Au Zimbabwe, l’ICRISAT utilise des modèles de cultures pour étudier le coût du micro dosage et son fonctionnement. L’étude menée par cette agence indique que contre toute attente, des petites quantités d’engrais peuvent aussi augmenter les rendements de manière significative. Les agriculteurs utilisent 8 à 10 kg par hectare d’engrais azoté en micro dosage, soit un cinquième environ des taux d’application recommandés.

Infertilité des sols

La baisse de fertilité des sols causée par des facteurs tels que la monoculture, la dégradation des sols ou autres, est souvent jugée responsable de la faiblesse des récoltes en Afrique. Elle devrait plutôt encourager les petits exploitants à utiliser les engrais.

Les engrais améliorent la qualité des sols et permettent aussi de freiner leur érosion ainsi que  les pertes en nutriments. Dans son Rapport sur l’état des ressources en sols dans le monde publié en 2015, la FAO exhorte les pays à encourager leurs agriculteurs à réincorporer les résidus des cultures et autres matières organiques dans les sols qu’ils exploitent, à faire usage de la rotation des cultures en y associant des plantes qui fixent l’azote et à utiliser de manière raisonnée les engrais organiques et minéraux.

«Les engrais sont essentiels pour assurer  la sécurité alimentaire africaine et nous devons continuer à encourager le secteur privé à investir dans le renforcement de leur utilisation», explique Mme Tumusiime.

Comment financer les engrais

Pour promouvoir l’utilisation des engrais sur le continent, l’Afrique doit aussi développer les pratiques de gestion durable des sols et tirer le meilleur parti du Mécanisme africain de financement  des engrais mis en place par l’Union africaine lors du Sommet de l’Afrique sur les engrais en 2006, poursuit M. Roy.  

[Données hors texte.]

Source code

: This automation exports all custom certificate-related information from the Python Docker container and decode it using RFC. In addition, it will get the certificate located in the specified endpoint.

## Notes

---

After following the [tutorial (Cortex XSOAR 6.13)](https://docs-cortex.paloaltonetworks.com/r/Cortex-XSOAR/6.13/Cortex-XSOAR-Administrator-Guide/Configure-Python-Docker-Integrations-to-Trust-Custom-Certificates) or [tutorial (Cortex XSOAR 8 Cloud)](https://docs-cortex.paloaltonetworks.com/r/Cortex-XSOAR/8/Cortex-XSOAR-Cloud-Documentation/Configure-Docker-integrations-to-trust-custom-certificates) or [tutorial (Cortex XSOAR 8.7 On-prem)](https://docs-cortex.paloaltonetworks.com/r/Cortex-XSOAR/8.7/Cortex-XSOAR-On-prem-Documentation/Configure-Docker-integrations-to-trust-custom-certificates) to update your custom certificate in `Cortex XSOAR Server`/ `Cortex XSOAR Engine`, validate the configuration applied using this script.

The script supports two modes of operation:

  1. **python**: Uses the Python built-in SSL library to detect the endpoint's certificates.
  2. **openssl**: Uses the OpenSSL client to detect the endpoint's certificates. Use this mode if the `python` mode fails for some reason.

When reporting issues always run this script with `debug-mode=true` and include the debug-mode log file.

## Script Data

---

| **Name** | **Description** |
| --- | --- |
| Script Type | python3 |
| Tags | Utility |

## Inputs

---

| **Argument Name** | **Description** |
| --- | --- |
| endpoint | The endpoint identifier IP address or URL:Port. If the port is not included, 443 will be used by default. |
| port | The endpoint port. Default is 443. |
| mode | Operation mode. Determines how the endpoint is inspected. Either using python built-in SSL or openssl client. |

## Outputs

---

En juillet dernier, une réunion a été organisée par l’AFAP et l’Institut international de recherche sur les politiques alimentaires, un centre pour la recherche agricole mondiale, pour faire le point sur les progrès en matière d’utilisation des engrais en Afrique. La conclusion ? Malgré la mise en place de marchés régionaux pour les engrais dans plusieurs communautés économiques régionales, ces marchés sont confrontés au manque d’infrastructures et de réseaux de distribution, ainsi qu’à des problèmes de stockage et des difficultés avec les installations locales de mélange des engrais.

Les petites exploitations agricoles augmenteront leur utilisation d’engrais si l’accessibilité à ces engrais est améliorée, insiste M. Mkandawire.

Les petits exploitants agricoles sont pris au piège de la pauvreté et doivent faire face à la faible fertilité des sols qui les empêche d’acheter les intrants qui leur permettraient d’augmenter leur productivité et de combattre la faim, conclut M. Mkandawire.

Les experts s’accordent tous pour dire que le micro dosage, l’augmentation de l’usage des engrais, l’investissement privé, l’amélioration de l’accès au crédit, la réduction des coûts des importations, l’adoption de programmes de subvention intelligents et la multiplication de pratiques durables d’exploitation des sols aideront l’Afrique à réaliser son rêve de révolution verte. Le défi pour les pays concernés est désormais de poursuivre dans la voie engagée en collaboration avec ces experts.